PROBLEM: The answer should hold nothing but the lines from the one with "Fit a 3-D box to the wooden" through the end of the listing below, each exactly as written.

-*-*-

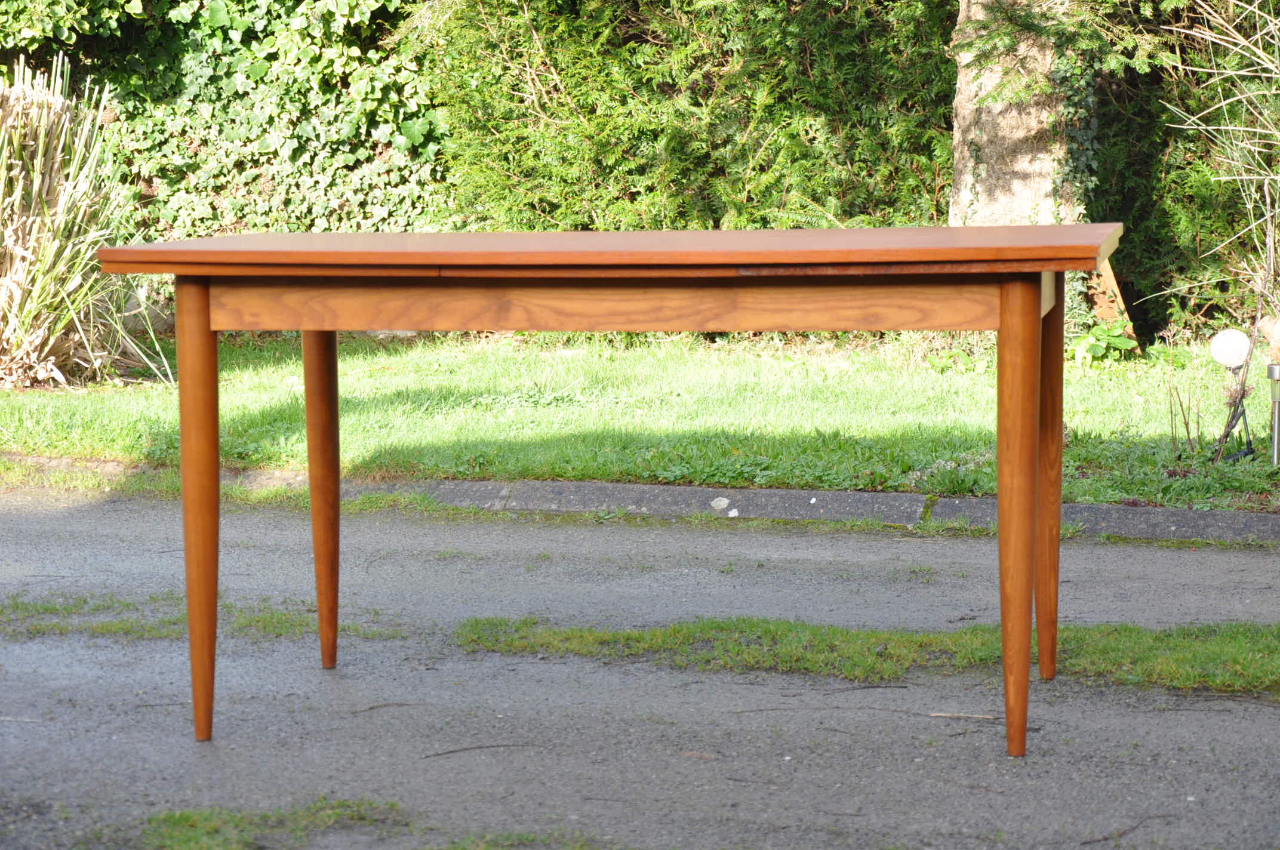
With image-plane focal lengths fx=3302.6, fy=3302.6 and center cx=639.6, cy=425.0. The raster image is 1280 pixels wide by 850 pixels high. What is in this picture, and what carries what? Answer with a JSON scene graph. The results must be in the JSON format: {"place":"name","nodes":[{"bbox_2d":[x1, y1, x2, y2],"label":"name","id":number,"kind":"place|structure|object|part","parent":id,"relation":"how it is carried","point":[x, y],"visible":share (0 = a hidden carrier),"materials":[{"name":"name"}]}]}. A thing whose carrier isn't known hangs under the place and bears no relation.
{"place":"outdoors","nodes":[
{"label":"outdoors","id":0,"kind":"place"},
{"bbox_2d":[0,328,1278,511],"label":"lawn","id":1,"kind":"structure","parent":0,"point":[1076,368],"materials":[{"name":"green plant"}]},
{"bbox_2d":[0,54,179,391],"label":"ornamental grass","id":2,"kind":"structure","parent":1,"relation":"on","point":[18,191],"materials":[{"name":"plant"}]},
{"bbox_2d":[1067,320,1140,364],"label":"leafy plant","id":3,"kind":"object","parent":1,"relation":"on","point":[1120,345],"visible":0.74,"materials":[{"name":"green plant"}]},
{"bbox_2d":[1085,257,1136,340],"label":"wooden board","id":4,"kind":"object","parent":1,"relation":"on","point":[1101,313],"visible":0.44,"materials":[{"name":"brown wood"}]},
{"bbox_2d":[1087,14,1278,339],"label":"hedge","id":5,"kind":"object","parent":1,"relation":"on","point":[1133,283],"visible":0.5,"materials":[{"name":"green plant"}]},
{"bbox_2d":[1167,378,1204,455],"label":"dry plant","id":6,"kind":"object","parent":1,"relation":"on","point":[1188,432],"visible":0.98,"materials":[{"name":"plant"}]},
{"bbox_2d":[1165,0,1279,330],"label":"bare shrub","id":7,"kind":"object","parent":1,"relation":"on","point":[1223,127],"visible":0.99,"materials":[{"name":"beige plant"}]},
{"bbox_2d":[1208,328,1257,462],"label":"garden lamp","id":8,"kind":"object","parent":1,"relation":"on","point":[1225,342],"visible":0.97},
{"bbox_2d":[1266,362,1279,465],"label":"garden light","id":9,"kind":"object","parent":1,"relation":"on","point":[1276,439],"visible":0.99,"materials":[{"name":"silver metal"}]},
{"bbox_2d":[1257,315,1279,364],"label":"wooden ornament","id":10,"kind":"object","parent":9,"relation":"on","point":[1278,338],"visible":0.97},
{"bbox_2d":[0,485,1279,849],"label":"road","id":11,"kind":"structure","parent":0,"point":[1265,717],"materials":[{"name":"grey asphalt"}]},
{"bbox_2d":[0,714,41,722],"label":"twig","id":12,"kind":"object","parent":11,"relation":"on","point":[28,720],"visible":0.95,"materials":[{"name":"wood"}]},
{"bbox_2d":[0,591,402,643],"label":"grass patch","id":13,"kind":"object","parent":11,"relation":"on","point":[104,625],"visible":0.57,"materials":[{"name":"green plant"}]},
{"bbox_2d":[130,798,411,849],"label":"grass patch","id":14,"kind":"object","parent":11,"relation":"on","point":[188,819],"visible":0.73,"materials":[{"name":"green plant"}]},
{"bbox_2d":[347,701,422,712],"label":"twig","id":15,"kind":"object","parent":11,"relation":"on","point":[372,707],"visible":0.94,"materials":[{"name":"wood"}]},
{"bbox_2d":[417,741,531,759],"label":"twig","id":16,"kind":"object","parent":11,"relation":"on","point":[427,757],"visible":0.97,"materials":[{"name":"wood"}]},
{"bbox_2d":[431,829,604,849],"label":"grass patch","id":17,"kind":"object","parent":11,"relation":"on","point":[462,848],"visible":0.86,"materials":[{"name":"green plant"}]},
{"bbox_2d":[77,224,1126,755],"label":"wooden table","id":18,"kind":"object","parent":11,"relation":"on","point":[1013,342],"visible":0.97,"materials":[{"name":"brown wood"}]},
{"label":"leg","id":19,"kind":"part","parent":18,"relation":"part of","materials":[{"name":"brown wood"}]},
{"label":"leg","id":20,"kind":"part","parent":18,"relation":"part of","materials":[{"name":"brown wood"}]},
{"label":"leg","id":21,"kind":"part","parent":18,"relation":"part of","materials":[{"name":"brown wood"}]},
{"label":"leg","id":22,"kind":"part","parent":18,"relation":"part of","materials":[{"name":"brown wood"}]},
{"bbox_2d":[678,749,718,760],"label":"twig","id":23,"kind":"object","parent":11,"relation":"on","point":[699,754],"visible":0.88,"materials":[{"name":"brown wood"}]},
{"bbox_2d":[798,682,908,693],"label":"twig","id":24,"kind":"object","parent":11,"relation":"on","point":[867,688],"visible":0.98,"materials":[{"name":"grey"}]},
{"bbox_2d":[449,616,1279,697],"label":"grass strip","id":25,"kind":"object","parent":11,"relation":"on","point":[1108,645],"visible":0.63,"materials":[{"name":"green plant"}]},
{"bbox_2d":[926,711,997,720],"label":"twig","id":26,"kind":"object","parent":11,"relation":"on","point":[942,714],"visible":0.95,"materials":[{"name":"brown wood"}]},
{"bbox_2d":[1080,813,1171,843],"label":"twig","id":27,"kind":"object","parent":11,"relation":"on","point":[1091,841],"visible":0.94,"materials":[{"name":"brown wood"}]},
{"label":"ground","id":28,"kind":"structure","parent":0},
{"bbox_2d":[1,0,457,244],"label":"ivy","id":29,"kind":"object","parent":28,"relation":"on","point":[309,129],"visible":0.54,"materials":[{"name":"green plant"}]},
{"bbox_2d":[2,454,1278,542],"label":"curb","id":30,"kind":"structure","parent":28,"relation":"on","point":[552,484],"materials":[{"name":"grey concrete"}]},
{"bbox_2d":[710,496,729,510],"label":"stone","id":31,"kind":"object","parent":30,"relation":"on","point":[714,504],"visible":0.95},
{"bbox_2d":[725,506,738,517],"label":"stone","id":32,"kind":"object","parent":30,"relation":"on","point":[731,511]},
{"bbox_2d":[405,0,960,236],"label":"hedge","id":33,"kind":"object","parent":28,"relation":"on","point":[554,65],"visible":0.6,"materials":[{"name":"green plant"}]},
{"bbox_2d":[948,0,1094,228],"label":"tree trunk","id":34,"kind":"object","parent":28,"relation":"on","point":[1020,135],"visible":0.58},
{"bbox_2d":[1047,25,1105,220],"label":"ivy","id":35,"kind":"object","parent":34,"relation":"attached to","point":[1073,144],"visible":0.53,"materials":[{"name":"green plant"}]}
]}

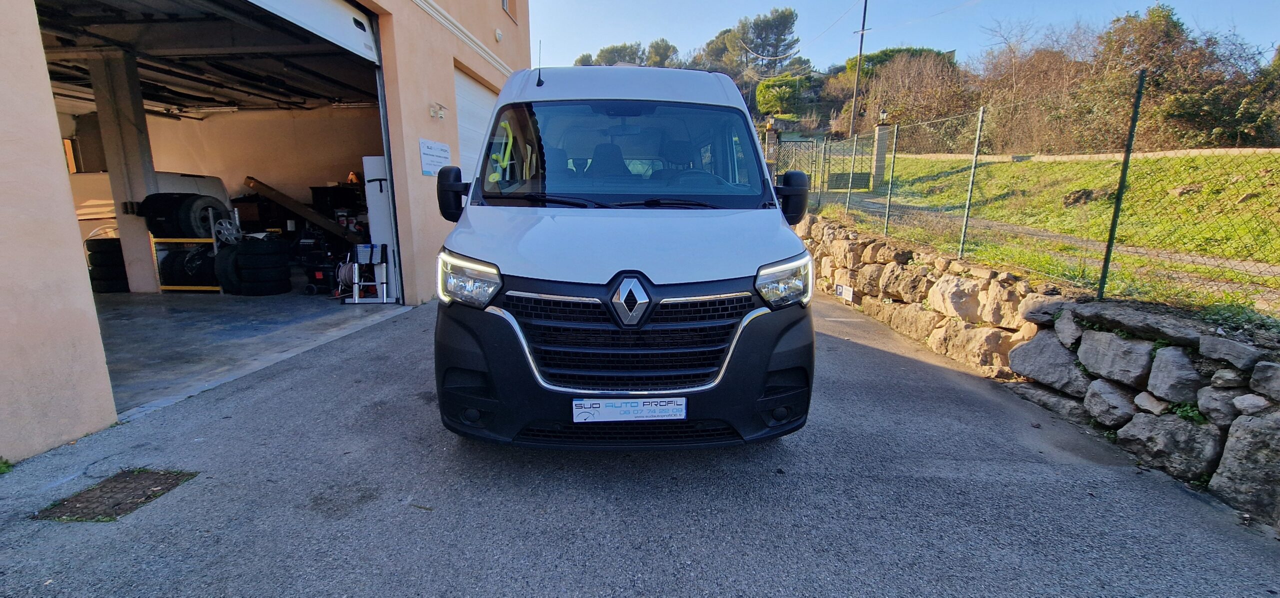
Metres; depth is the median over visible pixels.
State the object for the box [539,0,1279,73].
sky
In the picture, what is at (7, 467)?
weed
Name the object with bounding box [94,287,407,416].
garage floor
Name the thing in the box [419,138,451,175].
sign
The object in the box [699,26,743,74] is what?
tree
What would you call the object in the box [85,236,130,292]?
tire stack
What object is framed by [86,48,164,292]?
concrete pillar
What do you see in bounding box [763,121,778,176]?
gate pillar
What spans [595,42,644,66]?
tree
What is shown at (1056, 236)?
footpath
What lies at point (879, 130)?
gate pillar
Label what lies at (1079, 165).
grass bank
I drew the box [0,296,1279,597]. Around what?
asphalt driveway
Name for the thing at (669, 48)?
tree
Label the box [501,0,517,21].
window
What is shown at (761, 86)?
shrub
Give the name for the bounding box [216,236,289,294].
tire stack
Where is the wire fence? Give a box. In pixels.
[772,75,1279,313]
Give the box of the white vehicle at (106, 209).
[69,170,232,235]
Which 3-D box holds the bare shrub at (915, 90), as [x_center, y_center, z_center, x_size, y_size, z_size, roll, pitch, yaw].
[18.325,-13.263,32.840,8.844,6.539,7.469,11,16,43]
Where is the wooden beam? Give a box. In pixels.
[239,174,365,244]
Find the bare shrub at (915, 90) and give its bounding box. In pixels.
[855,49,966,141]
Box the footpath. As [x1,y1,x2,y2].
[819,181,1279,282]
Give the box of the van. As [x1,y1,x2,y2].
[427,63,818,451]
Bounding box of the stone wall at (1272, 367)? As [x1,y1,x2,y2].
[793,212,1279,526]
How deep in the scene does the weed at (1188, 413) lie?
2.78 m
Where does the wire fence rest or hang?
attached to the stone wall at (1272, 367)
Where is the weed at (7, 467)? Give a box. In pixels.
[0,456,13,474]
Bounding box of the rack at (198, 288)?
[151,239,223,292]
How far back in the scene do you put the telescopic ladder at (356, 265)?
6.87 m
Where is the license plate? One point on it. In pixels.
(644, 411)
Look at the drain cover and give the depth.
2.46 m
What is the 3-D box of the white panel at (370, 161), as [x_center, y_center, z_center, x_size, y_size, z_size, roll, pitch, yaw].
[-3.764,-1.085,7.190,0.528,1.988,0.584,1,11,2]
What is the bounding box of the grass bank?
[813,149,1279,310]
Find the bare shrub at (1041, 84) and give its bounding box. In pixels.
[974,34,1101,154]
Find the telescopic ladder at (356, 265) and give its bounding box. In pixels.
[347,243,389,302]
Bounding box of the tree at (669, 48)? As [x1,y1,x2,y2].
[645,37,679,66]
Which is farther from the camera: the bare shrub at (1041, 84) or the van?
the bare shrub at (1041, 84)
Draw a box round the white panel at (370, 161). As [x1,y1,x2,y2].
[363,156,400,298]
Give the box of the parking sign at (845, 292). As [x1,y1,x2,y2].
[834,282,854,300]
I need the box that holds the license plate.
[571,397,686,422]
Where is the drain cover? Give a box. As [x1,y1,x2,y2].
[32,468,196,522]
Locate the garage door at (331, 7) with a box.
[242,0,383,63]
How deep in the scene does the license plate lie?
2.48 m
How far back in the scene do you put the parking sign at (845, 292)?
7.16 m
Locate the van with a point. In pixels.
(541, 273)
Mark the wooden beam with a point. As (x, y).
(291, 205)
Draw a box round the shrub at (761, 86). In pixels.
[755,73,806,115]
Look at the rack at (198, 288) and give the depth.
7.50 m
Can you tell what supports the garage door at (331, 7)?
in the garage building
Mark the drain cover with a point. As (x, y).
(148, 496)
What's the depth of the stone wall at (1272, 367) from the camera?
3.30 m
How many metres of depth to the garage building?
5.49 m
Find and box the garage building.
[1,0,530,464]
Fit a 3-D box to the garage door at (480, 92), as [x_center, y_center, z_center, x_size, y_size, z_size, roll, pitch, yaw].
[-2.704,-2.117,8.489,0.180,3.140,3.052,1,11,2]
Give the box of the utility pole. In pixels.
[849,0,869,136]
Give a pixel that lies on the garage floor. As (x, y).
(209, 309)
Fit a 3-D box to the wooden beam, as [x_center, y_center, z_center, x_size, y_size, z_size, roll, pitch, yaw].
[-6.770,-1.737,10.070,1.863,1.322,0.963,5,12,21]
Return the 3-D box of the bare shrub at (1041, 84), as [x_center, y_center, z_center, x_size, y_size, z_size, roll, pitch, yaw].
[17.380,-8.237,20.948,6.690,5.416,5.876,11,16,43]
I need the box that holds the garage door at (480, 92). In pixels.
[454,66,502,181]
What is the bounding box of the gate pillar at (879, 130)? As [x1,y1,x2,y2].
[870,119,892,192]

-*-*-

TASK OUTPUT:
Fit a 3-D box to the wooden beam, as [x_center, y_center, z_center, x_size, y_size, z_size, roll, pitch, yaw].
[-6.770,-1.737,10.070,1.863,1.322,0.963,5,12,21]
Return the 3-D box of the bare shrub at (1041, 84), as [x_center, y_center, z_center, x_size, y_size, z_size, roll, pitch, yaw].
[17.380,-8.237,20.948,6.690,5.416,5.876,11,16,43]
I need the box that holds the garage door at (480, 92). In pixels.
[454,66,502,181]
What is the bounding box of the gate pillar at (879, 130)? As [x1,y1,x2,y2].
[870,119,892,192]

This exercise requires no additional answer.